The song, "I'm so Happy I Can't Stop Crying" by Sting illustrates the feelings and emotions during the time of a couples divorce. The song tells the story of a man whose wife leaves him, and takes their kids with her. In the beginning of the song, the father is very cynical and bitter. Lines such as "She shows her face to ask me how I am" and "Maybe I could come and baby-sit sometime" paints a picture of a man who is still smarting from the blow of his wife leaving him. The lines "I'm so happy that I can't stop crying / I'm so happy I'm laughing through my tears" are said in a sarcastic way, as the speaker feels the exact opposite. The second verse continues with this attitude, as the speaker finds out through a friend that his ex-wife has gotten into another relationship, while there is no indication of the speaker moving on. The speaker calls his lawyer "Mr. Good News" in a very ridiculing way, explaining "He got me joint custody and legal separation / I'm so happy that I can't stop crying." All of this implies that the father feels that inside he can never really be happy.

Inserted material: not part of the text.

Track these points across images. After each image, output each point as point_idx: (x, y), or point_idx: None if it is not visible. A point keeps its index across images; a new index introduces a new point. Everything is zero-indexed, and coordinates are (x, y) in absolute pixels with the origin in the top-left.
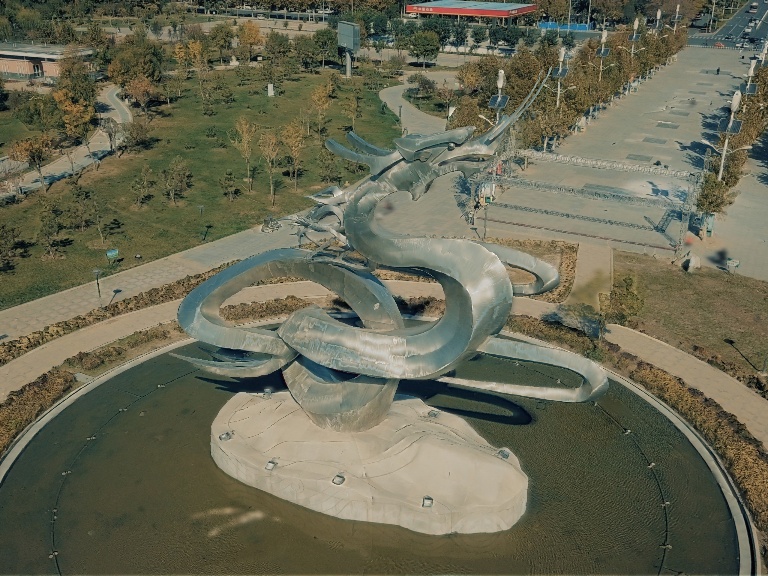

While walking one night the speaker begins to feel that he has a better understanding of the way things work. He says "I looked up at the stars / To try and find an answer in my life / I chose a star for me / I chose a star for him / I chose two stars for my kids and one star for my wife." In these lines the speaker is illustrating how one night, suddenly he began to understand his situation. He makes a "wish" in a way by choosing a star for his kids, his former wife, and he shows his unselfishness and understanding by choosing a star for his wife's new significant other. The speaker explains, "Something made me smile / Something seemed to ease the pain / Something about the universe and how it's all connected." He has a revelation about his life, and he gains comfort in it by realizing that even though he is divorced from his wife and kids, he is still connected to them. That fact is enough to allow him to leave his bitter feelings behind. In the last verse the speaker illustrates a scene in the lines, "The park is full of Sunday fathers and melted ice cream / We try to do the best within the given time." In these lines the speaker tells of his discovery that he isn't alone in his situation and that many fathers like him are trying to make do with what they have. When the speaker encounters the same friend that informed him of his wife's new boyfriend, the friend says, "You look different somehow." To this the speaker makes the reply, "Everybody's got to leave the darkness sometime" In this statement the speaker is explaining that he would rather except things as the are, and move on then get caught in the vicious cycle of anger, hurt, revenge and hurt. In this last verse, the speaker actually means it when he says, "I'm so happy that I can't stop crying / I'm laughing through my tears." The speaker gains an understanding of life, relationships and himself in the course of this song.
The same journey to understanding is made in the movie "Kramer vs. Kramer" This time Joanna Kramer is the ex-wife of Ted Kramer. Joanna leaves Ted in the beginning of the film, and in doing so she leaves their son Billy with Ted claiming "He's better off without me." Ted is then left with the responsibilities of raising their son. Time passes and Joanna returns claiming that she has "found herself" and she wants to have custody of Billy. In a way she seems almost bitter that Ted and Billy have developed such a great relationship, as it was her who was Billy's main influence before the divorce. During the trial, Joanna makes the comment "I was his mother for 5 ½ years, Ted just took over for 18 months." This statement alone illustrates her vengefulness toward Ted and their past relationship. Then when Ted gets on the stand, he says "We built a life together and we love each other, if you destroy that it might be irrefutable." This statement effects Joanna, and when her lawyer badgers Ted she suddenly feels bad about the way he gets treated. Possibly for the first time since the divorce, she sees what Ted and Billy mean to each other. She tries to apologize, but it is no use. The court then decides that Joanna will receive custody of Billy and Ted will be allowed to visit. The day comes for Joanna to pick Billy up and instead she asks to see Ted. She explains to him, "I came here to take my son home, but he already is home." In this statement Joanna tells Ted that she has realized what is best for Billy, and for them. She has decided not to play into the hurt and mistrust that could arise from this situation.
Like the song "I'm so Happy I Can't Stop Crying", "Kramer vs. Kramer" tells the story of a journey through pain and bitterness to a new level of understanding and acceptance. These two stories, although not related to each other, tell of a universal feeling and emotion. Through these two examples we have come to know that divorce and relationships in general do not have to end in bitterness and despair, but can come to have a new understanding.